___ INPUT MATERIAL ___

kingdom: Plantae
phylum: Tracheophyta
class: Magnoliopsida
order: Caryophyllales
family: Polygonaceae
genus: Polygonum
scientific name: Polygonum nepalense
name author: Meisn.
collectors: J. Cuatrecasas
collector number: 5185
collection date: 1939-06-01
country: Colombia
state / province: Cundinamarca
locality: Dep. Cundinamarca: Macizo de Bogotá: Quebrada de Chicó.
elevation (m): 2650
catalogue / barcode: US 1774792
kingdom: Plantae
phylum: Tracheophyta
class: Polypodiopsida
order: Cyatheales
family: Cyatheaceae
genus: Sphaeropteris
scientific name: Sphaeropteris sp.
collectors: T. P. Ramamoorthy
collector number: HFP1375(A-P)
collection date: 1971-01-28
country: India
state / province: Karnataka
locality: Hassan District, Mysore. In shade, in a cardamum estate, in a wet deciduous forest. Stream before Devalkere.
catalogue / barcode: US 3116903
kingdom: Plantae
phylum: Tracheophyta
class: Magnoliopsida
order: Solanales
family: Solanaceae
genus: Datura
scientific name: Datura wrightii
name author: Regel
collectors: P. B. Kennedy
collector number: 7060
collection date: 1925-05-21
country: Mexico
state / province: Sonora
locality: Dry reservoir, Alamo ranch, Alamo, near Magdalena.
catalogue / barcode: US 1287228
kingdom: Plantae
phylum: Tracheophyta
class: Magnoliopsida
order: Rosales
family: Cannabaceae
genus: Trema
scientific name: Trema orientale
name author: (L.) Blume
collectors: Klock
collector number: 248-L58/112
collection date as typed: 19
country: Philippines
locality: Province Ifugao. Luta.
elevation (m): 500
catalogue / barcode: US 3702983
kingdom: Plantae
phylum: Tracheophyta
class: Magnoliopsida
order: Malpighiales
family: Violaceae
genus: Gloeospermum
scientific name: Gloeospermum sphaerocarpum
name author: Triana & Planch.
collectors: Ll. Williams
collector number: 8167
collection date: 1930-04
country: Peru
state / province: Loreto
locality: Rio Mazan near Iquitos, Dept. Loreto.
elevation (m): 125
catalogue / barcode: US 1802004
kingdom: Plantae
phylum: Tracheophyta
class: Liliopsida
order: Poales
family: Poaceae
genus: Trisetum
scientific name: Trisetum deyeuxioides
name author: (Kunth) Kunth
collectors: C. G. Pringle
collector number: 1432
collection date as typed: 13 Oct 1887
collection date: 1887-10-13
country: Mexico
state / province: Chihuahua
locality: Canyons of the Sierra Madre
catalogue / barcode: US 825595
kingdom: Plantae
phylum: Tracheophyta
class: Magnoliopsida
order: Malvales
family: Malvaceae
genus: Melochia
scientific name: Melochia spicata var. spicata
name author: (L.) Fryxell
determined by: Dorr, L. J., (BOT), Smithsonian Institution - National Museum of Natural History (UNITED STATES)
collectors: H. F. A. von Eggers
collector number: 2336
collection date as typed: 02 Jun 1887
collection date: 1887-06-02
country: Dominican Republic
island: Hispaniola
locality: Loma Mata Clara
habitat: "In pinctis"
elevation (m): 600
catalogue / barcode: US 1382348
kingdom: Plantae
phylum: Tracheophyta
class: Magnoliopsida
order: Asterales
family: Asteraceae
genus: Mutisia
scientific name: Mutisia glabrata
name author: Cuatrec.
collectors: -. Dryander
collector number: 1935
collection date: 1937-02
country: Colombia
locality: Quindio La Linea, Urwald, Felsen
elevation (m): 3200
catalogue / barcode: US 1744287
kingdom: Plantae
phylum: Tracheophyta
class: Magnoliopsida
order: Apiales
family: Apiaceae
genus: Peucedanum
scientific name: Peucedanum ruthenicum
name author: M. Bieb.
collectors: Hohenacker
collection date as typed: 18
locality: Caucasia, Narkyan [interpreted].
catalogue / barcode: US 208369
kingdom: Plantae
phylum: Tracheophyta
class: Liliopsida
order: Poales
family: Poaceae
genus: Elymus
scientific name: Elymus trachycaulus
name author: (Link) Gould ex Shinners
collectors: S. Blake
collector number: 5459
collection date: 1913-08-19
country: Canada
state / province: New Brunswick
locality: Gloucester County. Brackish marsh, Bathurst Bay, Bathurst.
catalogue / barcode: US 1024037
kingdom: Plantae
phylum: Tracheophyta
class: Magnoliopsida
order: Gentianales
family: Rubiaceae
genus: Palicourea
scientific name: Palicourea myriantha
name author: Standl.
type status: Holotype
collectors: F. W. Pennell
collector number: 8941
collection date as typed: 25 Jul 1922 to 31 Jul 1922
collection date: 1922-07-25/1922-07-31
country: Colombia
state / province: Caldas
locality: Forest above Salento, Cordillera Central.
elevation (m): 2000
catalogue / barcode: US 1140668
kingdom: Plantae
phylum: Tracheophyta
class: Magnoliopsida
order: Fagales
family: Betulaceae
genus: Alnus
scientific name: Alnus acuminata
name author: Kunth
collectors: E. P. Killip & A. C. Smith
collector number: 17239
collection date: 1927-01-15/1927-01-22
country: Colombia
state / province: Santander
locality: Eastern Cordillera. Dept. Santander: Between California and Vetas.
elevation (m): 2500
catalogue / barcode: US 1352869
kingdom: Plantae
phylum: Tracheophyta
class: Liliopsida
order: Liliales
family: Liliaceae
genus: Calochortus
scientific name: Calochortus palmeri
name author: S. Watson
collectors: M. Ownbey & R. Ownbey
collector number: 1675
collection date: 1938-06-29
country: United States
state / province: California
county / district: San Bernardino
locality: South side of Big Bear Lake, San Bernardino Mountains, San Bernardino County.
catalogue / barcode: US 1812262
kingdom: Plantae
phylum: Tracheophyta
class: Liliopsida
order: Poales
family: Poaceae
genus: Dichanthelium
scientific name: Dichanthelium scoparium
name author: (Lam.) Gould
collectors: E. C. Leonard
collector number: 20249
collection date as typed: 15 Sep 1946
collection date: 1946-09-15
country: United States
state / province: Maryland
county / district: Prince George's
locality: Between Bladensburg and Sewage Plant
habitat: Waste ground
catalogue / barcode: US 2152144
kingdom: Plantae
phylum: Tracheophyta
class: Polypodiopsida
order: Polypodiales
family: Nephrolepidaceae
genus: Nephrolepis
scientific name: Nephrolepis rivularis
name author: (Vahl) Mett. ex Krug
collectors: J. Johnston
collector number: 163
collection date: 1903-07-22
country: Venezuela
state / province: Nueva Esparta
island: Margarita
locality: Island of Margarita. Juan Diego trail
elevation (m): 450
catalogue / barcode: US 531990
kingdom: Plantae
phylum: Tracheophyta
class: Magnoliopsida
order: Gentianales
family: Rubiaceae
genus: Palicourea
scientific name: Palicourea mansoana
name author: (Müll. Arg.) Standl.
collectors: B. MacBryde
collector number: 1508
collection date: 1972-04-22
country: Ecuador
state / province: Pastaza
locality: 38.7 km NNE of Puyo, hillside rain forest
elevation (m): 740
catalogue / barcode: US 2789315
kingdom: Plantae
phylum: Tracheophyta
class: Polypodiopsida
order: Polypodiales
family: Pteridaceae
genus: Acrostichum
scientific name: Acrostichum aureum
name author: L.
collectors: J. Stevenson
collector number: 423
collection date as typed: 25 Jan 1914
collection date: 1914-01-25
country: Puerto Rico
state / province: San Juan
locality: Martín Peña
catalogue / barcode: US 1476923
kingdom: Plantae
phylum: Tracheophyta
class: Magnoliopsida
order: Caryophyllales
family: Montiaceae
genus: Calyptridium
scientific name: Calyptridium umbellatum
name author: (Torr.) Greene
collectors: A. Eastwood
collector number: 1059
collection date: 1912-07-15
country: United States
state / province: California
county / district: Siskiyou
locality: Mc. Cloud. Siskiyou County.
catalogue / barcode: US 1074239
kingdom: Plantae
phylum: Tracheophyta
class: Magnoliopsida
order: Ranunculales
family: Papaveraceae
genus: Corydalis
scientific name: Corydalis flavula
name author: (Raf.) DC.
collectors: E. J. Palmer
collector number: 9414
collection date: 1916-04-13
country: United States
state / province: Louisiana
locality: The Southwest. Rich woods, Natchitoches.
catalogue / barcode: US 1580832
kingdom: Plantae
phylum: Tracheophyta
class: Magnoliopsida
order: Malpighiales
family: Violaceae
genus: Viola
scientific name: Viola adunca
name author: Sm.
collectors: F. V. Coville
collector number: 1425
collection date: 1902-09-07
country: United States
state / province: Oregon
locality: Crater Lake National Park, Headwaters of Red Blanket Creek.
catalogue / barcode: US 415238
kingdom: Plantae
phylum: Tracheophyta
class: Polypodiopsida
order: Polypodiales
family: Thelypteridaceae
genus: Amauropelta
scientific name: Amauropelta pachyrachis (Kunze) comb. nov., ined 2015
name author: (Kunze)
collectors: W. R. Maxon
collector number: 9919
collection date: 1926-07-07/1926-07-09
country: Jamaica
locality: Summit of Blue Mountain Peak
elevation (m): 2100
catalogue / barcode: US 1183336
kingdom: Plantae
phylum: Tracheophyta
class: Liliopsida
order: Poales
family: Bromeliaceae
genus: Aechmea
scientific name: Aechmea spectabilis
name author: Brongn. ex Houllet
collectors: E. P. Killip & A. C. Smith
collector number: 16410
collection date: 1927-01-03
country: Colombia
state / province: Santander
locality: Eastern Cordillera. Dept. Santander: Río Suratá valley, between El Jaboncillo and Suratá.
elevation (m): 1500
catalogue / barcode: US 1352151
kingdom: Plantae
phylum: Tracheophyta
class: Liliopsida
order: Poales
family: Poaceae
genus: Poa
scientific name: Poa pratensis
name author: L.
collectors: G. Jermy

___

Can you give back the records between the lines holding "elevation (m): 450" and "collection date: 1912-07-15", inclusive, with "collectors" changed to "collected by" and nothing else altered?

elevation (m): 450
catalogue / barcode: US 531990
kingdom: Plantae
phylum: Tracheophyta
class: Magnoliopsida
order: Gentianales
family: Rubiaceae
genus: Palicourea
scientific name: Palicourea mansoana
name author: (Müll. Arg.) Standl.
collected by: B. MacBryde
collector number: 1508
collection date: 1972-04-22
country: Ecuador
state / province: Pastaza
locality: 38.7 km NNE of Puyo, hillside rain forest
elevation (m): 740
catalogue / barcode: US 2789315
kingdom: Plantae
phylum: Tracheophyta
class: Polypodiopsida
order: Polypodiales
family: Pteridaceae
genus: Acrostichum
scientific name: Acrostichum aureum
name author: L.
collected by: J. Stevenson
collector number: 423
collection date as typed: 25 Jan 1914
collection date: 1914-01-25
country: Puerto Rico
state / province: San Juan
locality: Martín Peña
catalogue / barcode: US 1476923
kingdom: Plantae
phylum: Tracheophyta
class: Magnoliopsida
order: Caryophyllales
family: Montiaceae
genus: Calyptridium
scientific name: Calyptridium umbellatum
name author: (Torr.) Greene
collected by: A. Eastwood
collector number: 1059
collection date: 1912-07-15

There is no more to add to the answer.